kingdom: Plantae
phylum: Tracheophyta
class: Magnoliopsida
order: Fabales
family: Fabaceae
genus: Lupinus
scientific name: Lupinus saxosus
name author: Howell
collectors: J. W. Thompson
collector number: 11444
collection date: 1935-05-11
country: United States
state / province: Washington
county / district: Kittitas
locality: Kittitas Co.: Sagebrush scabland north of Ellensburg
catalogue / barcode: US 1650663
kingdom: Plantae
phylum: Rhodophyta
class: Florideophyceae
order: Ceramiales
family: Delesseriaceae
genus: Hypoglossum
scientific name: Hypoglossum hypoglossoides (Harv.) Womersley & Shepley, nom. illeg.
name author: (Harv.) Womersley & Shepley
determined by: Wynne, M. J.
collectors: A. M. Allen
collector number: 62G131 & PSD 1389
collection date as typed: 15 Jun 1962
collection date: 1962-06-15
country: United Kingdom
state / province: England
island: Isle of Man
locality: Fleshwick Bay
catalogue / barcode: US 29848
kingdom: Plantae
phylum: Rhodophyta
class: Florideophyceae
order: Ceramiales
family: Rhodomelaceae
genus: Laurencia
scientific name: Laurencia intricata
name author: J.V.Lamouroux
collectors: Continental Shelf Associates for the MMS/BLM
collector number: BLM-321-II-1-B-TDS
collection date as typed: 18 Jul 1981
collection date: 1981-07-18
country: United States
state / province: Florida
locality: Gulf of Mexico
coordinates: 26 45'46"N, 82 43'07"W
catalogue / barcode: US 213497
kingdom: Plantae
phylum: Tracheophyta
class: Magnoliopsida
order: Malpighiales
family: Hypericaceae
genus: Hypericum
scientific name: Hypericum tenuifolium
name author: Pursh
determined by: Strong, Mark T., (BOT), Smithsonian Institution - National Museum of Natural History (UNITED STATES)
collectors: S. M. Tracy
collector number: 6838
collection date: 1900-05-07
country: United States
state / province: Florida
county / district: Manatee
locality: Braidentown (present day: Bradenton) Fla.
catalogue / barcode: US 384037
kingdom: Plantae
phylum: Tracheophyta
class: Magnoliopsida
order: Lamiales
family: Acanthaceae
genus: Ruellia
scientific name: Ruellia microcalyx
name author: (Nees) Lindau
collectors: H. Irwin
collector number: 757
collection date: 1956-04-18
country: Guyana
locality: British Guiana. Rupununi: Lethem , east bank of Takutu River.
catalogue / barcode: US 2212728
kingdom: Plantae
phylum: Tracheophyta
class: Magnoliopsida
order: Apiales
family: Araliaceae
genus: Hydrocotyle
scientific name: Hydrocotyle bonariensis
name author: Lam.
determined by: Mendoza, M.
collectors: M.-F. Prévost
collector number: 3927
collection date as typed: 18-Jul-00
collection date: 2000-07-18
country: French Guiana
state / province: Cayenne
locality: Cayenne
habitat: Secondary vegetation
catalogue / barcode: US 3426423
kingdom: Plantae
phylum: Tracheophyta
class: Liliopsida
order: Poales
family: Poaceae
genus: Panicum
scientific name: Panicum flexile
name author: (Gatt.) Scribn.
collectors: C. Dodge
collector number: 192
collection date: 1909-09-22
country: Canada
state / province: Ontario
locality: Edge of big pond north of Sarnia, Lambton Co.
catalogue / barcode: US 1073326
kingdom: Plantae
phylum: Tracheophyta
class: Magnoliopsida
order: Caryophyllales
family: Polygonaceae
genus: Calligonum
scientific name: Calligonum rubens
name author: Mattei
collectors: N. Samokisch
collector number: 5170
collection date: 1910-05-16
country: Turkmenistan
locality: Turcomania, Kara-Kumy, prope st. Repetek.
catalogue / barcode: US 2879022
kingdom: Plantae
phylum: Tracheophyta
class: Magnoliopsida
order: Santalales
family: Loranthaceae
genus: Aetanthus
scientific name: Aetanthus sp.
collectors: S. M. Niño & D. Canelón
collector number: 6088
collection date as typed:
* * * * * * *
▸ PROBLEM TO SOLVE
Rewrite all of these lines, replacing "catalogue" with "catalog" and leaving everything else unchanged.

▸ EXERCISE SOLUTION
kingdom: Plantae
phylum: Tracheophyta
class: Magnoliopsida
order: Fabales
family: Fabaceae
genus: Lupinus
scientific name: Lupinus saxosus
name author: Howell
collectors: J. W. Thompson
collector number: 11444
collection date: 1935-05-11
country: United States
state / province: Washington
county / district: Kittitas
locality: Kittitas Co.: Sagebrush scabland north of Ellensburg
catalog / barcode: US 1650663
kingdom: Plantae
phylum: Rhodophyta
class: Florideophyceae
order: Ceramiales
family: Delesseriaceae
genus: Hypoglossum
scientific name: Hypoglossum hypoglossoides (Harv.) Womersley & Shepley, nom. illeg.
name author: (Harv.) Womersley & Shepley
determined by: Wynne, M. J.
collectors: A. M. Allen
collector number: 62G131 & PSD 1389
collection date as typed: 15 Jun 1962
collection date: 1962-06-15
country: United Kingdom
state / province: England
island: Isle of Man
locality: Fleshwick Bay
catalog / barcode: US 29848
kingdom: Plantae
phylum: Rhodophyta
class: Florideophyceae
order: Ceramiales
family: Rhodomelaceae
genus: Laurencia
scientific name: Laurencia intricata
name author: J.V.Lamouroux
collectors: Continental Shelf Associates for the MMS/BLM
collector number: BLM-321-II-1-B-TDS
collection date as typed: 18 Jul 1981
collection date: 1981-07-18
country: United States
state / province: Florida
locality: Gulf of Mexico
coordinates: 26 45'46"N, 82 43'07"W
catalog / barcode: US 213497
kingdom: Plantae
phylum: Tracheophyta
class: Magnoliopsida
order: Malpighiales
family: Hypericaceae
genus: Hypericum
scientific name: Hypericum tenuifolium
name author: Pursh
determined by: Strong, Mark T., (BOT), Smithsonian Institution - National Museum of Natural History (UNITED STATES)
collectors: S. M. Tracy
collector number: 6838
collection date: 1900-05-07
country: United States
state / province: Florida
county / district: Manatee
locality: Braidentown (present day: Bradenton) Fla.
catalog / barcode: US 384037
kingdom: Plantae
phylum: Tracheophyta
class: Magnoliopsida
order: Lamiales
family: Acanthaceae
genus: Ruellia
scientific name: Ruellia microcalyx
name author: (Nees) Lindau
collectors: H. Irwin
collector number: 757
collection date: 1956-04-18
country: Guyana
locality: British Guiana. Rupununi: Lethem , east bank of Takutu River.
catalog / barcode: US 2212728
kingdom: Plantae
phylum: Tracheophyta
class: Magnoliopsida
order: Apiales
family: Araliaceae
genus: Hydrocotyle
scientific name: Hydrocotyle bonariensis
name author: Lam.
determined by: Mendoza, M.
collectors: M.-F. Prévost
collector number: 3927
collection date as typed: 18-Jul-00
collection date: 2000-07-18
country: French Guiana
state / province: Cayenne
locality: Cayenne
habitat: Secondary vegetation
catalog / barcode: US 3426423
kingdom: Plantae
phylum: Tracheophyta
class: Liliopsida
order: Poales
family: Poaceae
genus: Panicum
scientific name: Panicum flexile
name author: (Gatt.) Scribn.
collectors: C. Dodge
collector number: 192
collection date: 1909-09-22
country: Canada
state / province: Ontario
locality: Edge of big pond north of Sarnia, Lambton Co.
catalog / barcode: US 1073326
kingdom: Plantae
phylum: Tracheophyta
class: Magnoliopsida
order: Caryophyllales
family: Polygonaceae
genus: Calligonum
scientific name: Calligonum rubens
name author: Mattei
collectors: N. Samokisch
collector number: 5170
collection date: 1910-05-16
country: Turkmenistan
locality: Turcomania, Kara-Kumy, prope st. Repetek.
catalog / barcode: US 2879022
kingdom: Plantae
phylum: Tracheophyta
class: Magnoliopsida
order: Santalales
family: Loranthaceae
genus: Aetanthus
scientific name: Aetanthus sp.
collectors: S. M. Niño & D. Canelón
collector number: 6088
collection date as typed:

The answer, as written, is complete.